In the other hand, if you are creating a library, which will be used by other developers (an npm package for example) to solve an specific problem and it has nothing to do with jQuery capabilities, then you should take a few minutes and think if you really need to add a dependency to your library, when you could just create a few utility functions and avoid jQuery. Adding dependencies to a library (which is designed to be a dependency for other projects) creates a chain of future probable unsolvable malfunctions. As an example, right now I'm working on a project. My application depends on an npm package called "send", which additionally depends on another package called "mime". Now, mime was recently found to have a high severity security vulnerability. That means my application has a security vulnerability too, and I didn't even know I was having mime as a dependency. Now, the people developing the package "send" can't do nothing and we have to wait until mime's new release date, to be "free" of their vulnerability.
So, as I said, if you are creating a library, try to remember that any package you use is a possible future bug you will not be able to fix.

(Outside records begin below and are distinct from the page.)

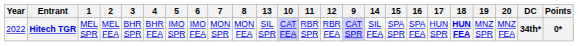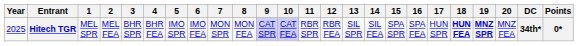columns swapped: 9 <-> 13
Hitech TGR | Year: 2022 -> 2025
Hitech TGR | 19: normal -> bold
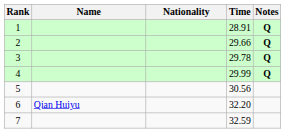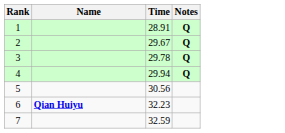- column: Nationality
2 | Time: 29.66 -> 29.67
4 | Time: 29.99 -> 29.94
6 | Name: normal -> bold
6 | Time: 32.20 -> 32.23
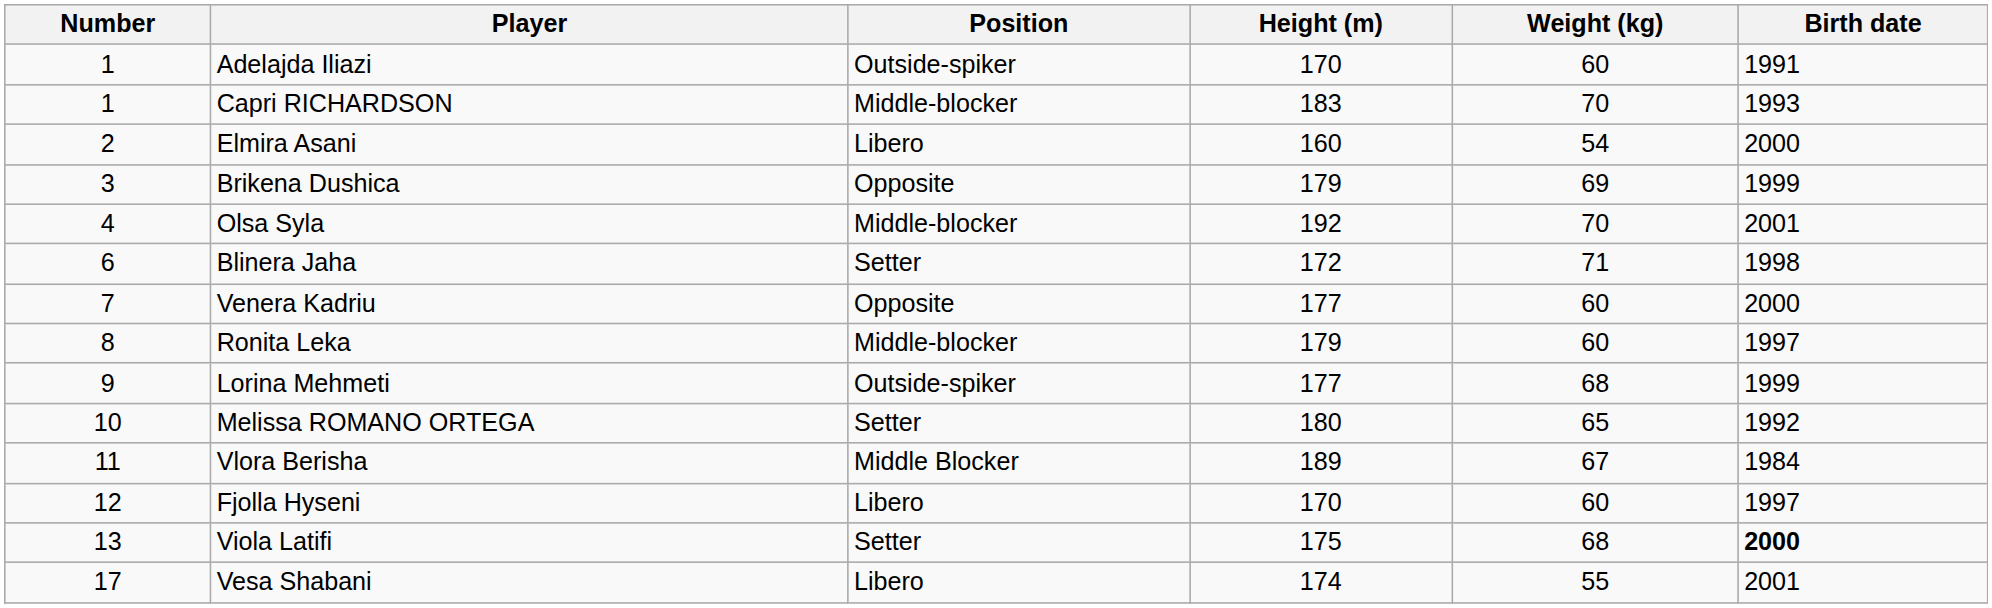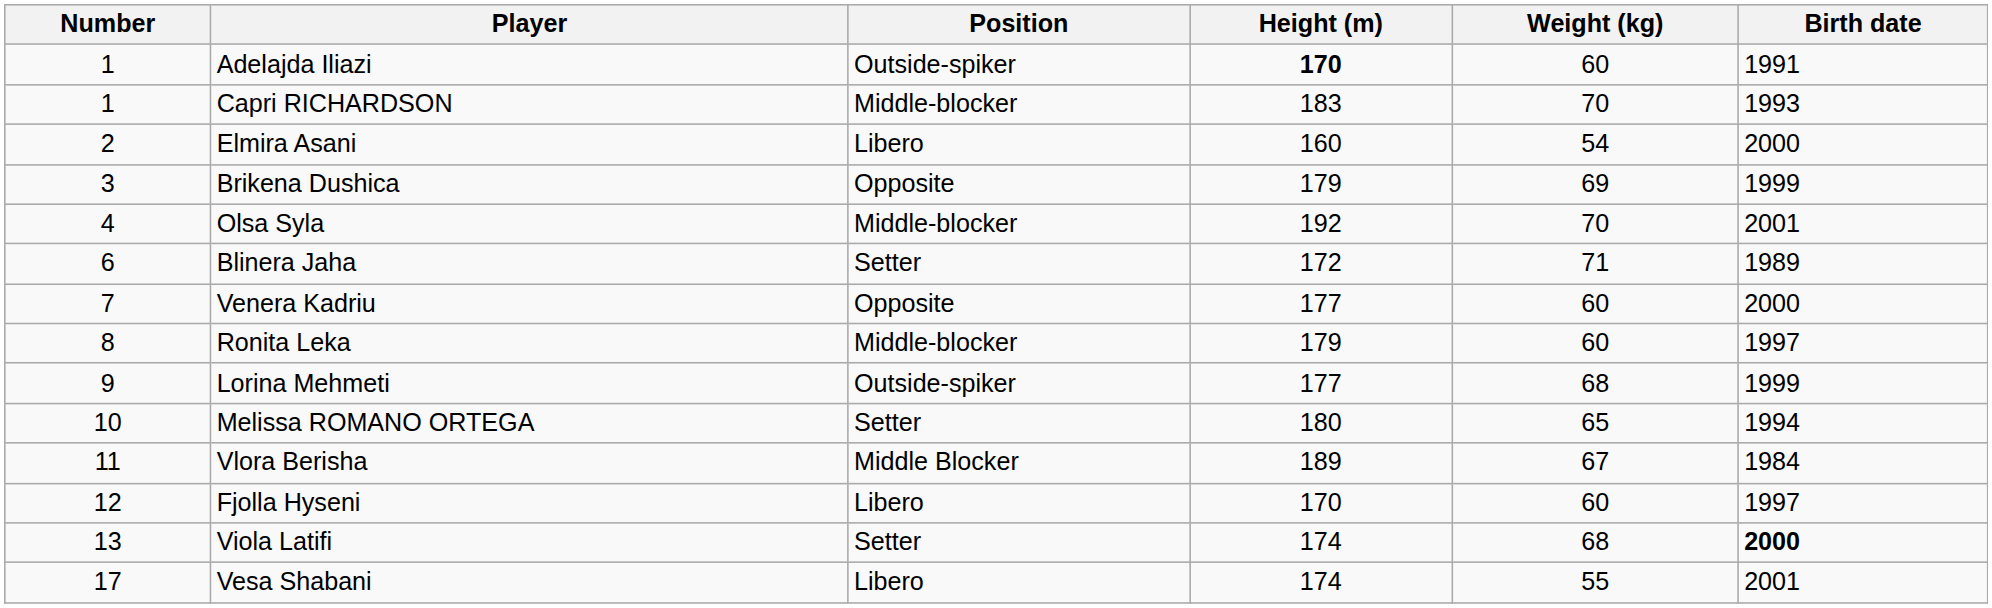Adelajda Iliazi | Height (m): normal -> bold
Blinera Jaha | Birth date: 1998 -> 1989
Melissa ROMANO ORTEGA | Birth date: 1992 -> 1994
Viola Latifi | Height (m): 175 -> 174
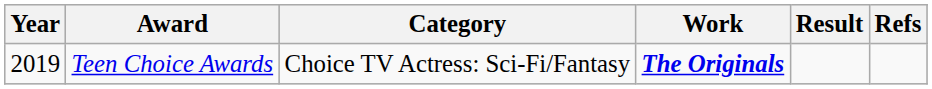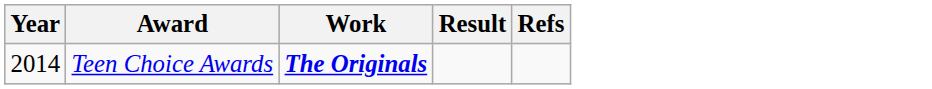- column: Category | Choice TV Actress: Sci-Fi/Fantasy
Teen Choice Awards | Year: 2019 -> 2014
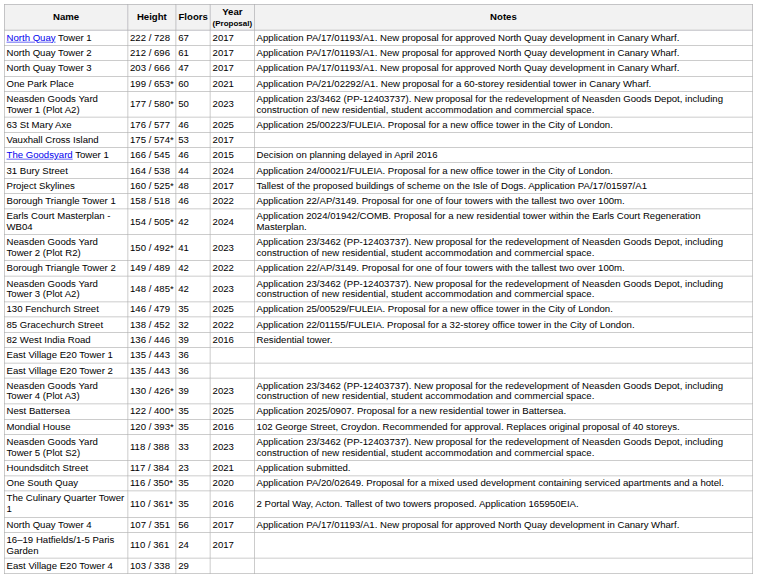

So webpack recommends by default around 200kb for a built application. If including jQuery that's almost a quarter of the size. Along with this, as developers, we are responsible for not just building applications, but building fast and lightweight websites. Also the majority of people simply include jQuery because they know no different, I hope this thread sheds some light, and maybe helps push a few people into learning more about Javascript itself Smile.

You are of course entirely correct on the dependencies, might be worth a thread later.